Figure 7. Phenotypic correction of CD46^+/+/Hbbth-3 mice by in vivo HSPC transduction/selection.

(A) RBC analysis of healthy (CD46tg) mice, CD46^+/+/Hbbth-3 mice prior to mobilization and in vivo transduction, and CD46^+/+/Hbbth-3 mice that underwent in vivo transduction/selection (analyzed at week 29 after HDAd infusion) (n = 5). *P ≤ 0.05, **P ≤ 0.0002, ***P ≤ 0.00003. Statistical analysis was performed using 2-way ANOVA. (B) Supravital stain of peripheral blood smears with Brilliant cresyl blue for reticulocyte detection. Arrows indicate reticulocytes containing characteristic remnant RNA and micro-organelles. The percentages of positively stained reticulocytes in representative smears were: for CD46, 7%; for CD46^+/+/Hbbth-3 before treatment, 31%; and for CD46^+/+/Hbbth-3 after treatment, 12%. Scale bar: 20 μm. (C) Top: Blood smears. Scale bar: 20 μm. Middle: Bone marrow cytospins. Arrows indicate erythroblasts at different stages of maturation and a backshift in erythropoiesis with pro-erythroblast predominance in treated mice. Scale bar: 25 μm. Bottom: Tissue hemosiderosis by Perls’ stain. Iron deposition is shown as cytoplasmic blue pigments of hemosiderin in spleen tissue sections. The blood smear images for the control mice (CD46tg and CD46^+/+/Hbbth-3, before transduction) in C and Figure 5D are from the same sample. (D) Macroscopic spleen images of 1 representative CD46tg and 1 untreated CD46^+/+/Hbbth-3 mouse and 5 treated CD46^+/+/Hbbth-3 mice. (E) At sacrifice, spleen size was determined as the ratio of spleen weight to total body weight (mg/g).
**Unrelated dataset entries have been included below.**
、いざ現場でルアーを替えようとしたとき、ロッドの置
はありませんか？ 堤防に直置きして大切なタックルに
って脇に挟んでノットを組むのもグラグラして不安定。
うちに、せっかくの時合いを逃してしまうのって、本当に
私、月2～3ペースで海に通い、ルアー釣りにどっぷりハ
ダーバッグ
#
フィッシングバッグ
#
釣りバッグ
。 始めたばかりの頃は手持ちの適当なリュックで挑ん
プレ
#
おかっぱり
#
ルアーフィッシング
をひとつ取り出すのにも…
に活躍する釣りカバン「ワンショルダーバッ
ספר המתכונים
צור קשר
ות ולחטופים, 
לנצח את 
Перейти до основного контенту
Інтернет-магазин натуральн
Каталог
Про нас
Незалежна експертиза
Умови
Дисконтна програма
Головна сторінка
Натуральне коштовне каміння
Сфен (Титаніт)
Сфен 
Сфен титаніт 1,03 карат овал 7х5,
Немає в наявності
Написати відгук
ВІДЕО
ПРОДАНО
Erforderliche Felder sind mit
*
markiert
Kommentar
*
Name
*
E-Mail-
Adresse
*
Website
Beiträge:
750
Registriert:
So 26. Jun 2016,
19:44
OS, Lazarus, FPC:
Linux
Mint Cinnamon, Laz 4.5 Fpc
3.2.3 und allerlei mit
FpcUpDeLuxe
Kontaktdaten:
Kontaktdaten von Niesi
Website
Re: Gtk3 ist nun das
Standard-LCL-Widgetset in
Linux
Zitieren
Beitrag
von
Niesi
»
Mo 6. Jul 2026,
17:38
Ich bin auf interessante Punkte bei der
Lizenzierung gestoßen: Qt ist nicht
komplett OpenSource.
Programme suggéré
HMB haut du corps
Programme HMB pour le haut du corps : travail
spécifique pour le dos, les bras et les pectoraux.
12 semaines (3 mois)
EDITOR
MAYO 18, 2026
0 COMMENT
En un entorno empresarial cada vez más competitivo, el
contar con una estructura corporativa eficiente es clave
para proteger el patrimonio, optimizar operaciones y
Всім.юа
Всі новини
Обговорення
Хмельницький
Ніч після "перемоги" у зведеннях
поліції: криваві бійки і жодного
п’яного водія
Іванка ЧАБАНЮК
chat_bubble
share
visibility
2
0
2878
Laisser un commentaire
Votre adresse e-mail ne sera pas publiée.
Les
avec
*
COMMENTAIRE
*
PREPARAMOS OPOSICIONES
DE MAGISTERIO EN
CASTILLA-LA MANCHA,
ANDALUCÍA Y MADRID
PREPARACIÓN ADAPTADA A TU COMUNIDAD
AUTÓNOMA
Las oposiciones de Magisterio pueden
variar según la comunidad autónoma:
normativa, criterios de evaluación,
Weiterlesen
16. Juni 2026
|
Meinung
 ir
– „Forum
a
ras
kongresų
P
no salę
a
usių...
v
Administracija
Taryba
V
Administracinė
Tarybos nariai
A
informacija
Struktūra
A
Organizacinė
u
Each symbol represents an individual animal. Data are presented as means ± SEM. *P ≤ 0.05. Statistical analysis was performed using 1-way ANOVA.

Figure 8. Analysis of secondary C57BL/6 recipients with transplanted bone marrow cells from treated CD46^+/+/Hbbth-3 mice.

(A) Engraftment rates measured in the periphery based on the percentage of human CD46⁺ (hCD46⁺) cells in PBMCs after busulfan conditioning or total-body irradiation (TBI). (C57BL/6 recipients do not express hCD46.) (B) Percentage of human γ-globin–expressing peripheral blood RBCs. All mice received immunosuppression starting from week 4 after transplantation. (C) Percentage of γ-globin⁺ cells in hCD46⁺ (donor-derived) cells. (C and D) γ-Globin/CD46 expression in secondary C57BL/6 recipients at week 20 after transplant (busulfan preconditioning). CD46⁺ cells were immunomagnetically separated from the chimeric bone marrow of 3 representative secondary mice and analyzed for γ-globin expression by flow cytometry. Notably, unlike humans, huCD46tg mice express CD46 on RBCs. (C) γ-Globin/CD46 marking rates of primary and secondary recipients at sacrifice. (D) γ-Globin expression in CD46⁺-selected cells from the hematopoietic tissues of secondary recipients (week 20). Each symbol represents an individual animal. (E) γ-Globin expression in secondary recipients that received a new (second) round of HSPC mobilization/in vivo transduction (n = 5). Secondary recipients (busulfan-preconditioned) were analyzed for γ-globin and CD46 expression at week 20 after transplantation (“Before in vivo transduction”). These mice were then mobilized and transduced in vivo with the HDAd-γ-globin plus HDAd-SB vectors. Four weeks after in vivo transduction, mice were sacrificed and analyzed (“Week 4 after in vivo transduction”). ***P ≤ 0.00003. Statistical analyses were performed using 1-way ANOVA.

Figure 9. Safety of in vivo transduction/selection in the CD46^+/+/Hbbth-3 mouse model.

(A) WBC and platelet (PLT) counts during and after in vivo selection. O⁶BG/BCNU treatment is indicated by red asterisks. n ≥ 3. (B) Absolute numbers of circulating WBC subpopulations. n ≥ 3. (C) Cellular bone marrow composition in control and treated mice sacrificed at week 29. Shown is the percentage of lineage marker–positive cells (Ter119⁺, CD3⁺, CD19⁺, and Gr-1⁺ cells) and HSPCs (LSK cells). (D) Colony-forming potential of bone marrow cells harvested at week 29. Each symbol represents an individual animal. *P ≤ 0.05, **P ≤ 0.0002, ***P ≤ 0.00003. Statistical analyses were performed using 2-way ANOVA. NEU: neutrophils; LY: lymphocytes; MO: monocytes.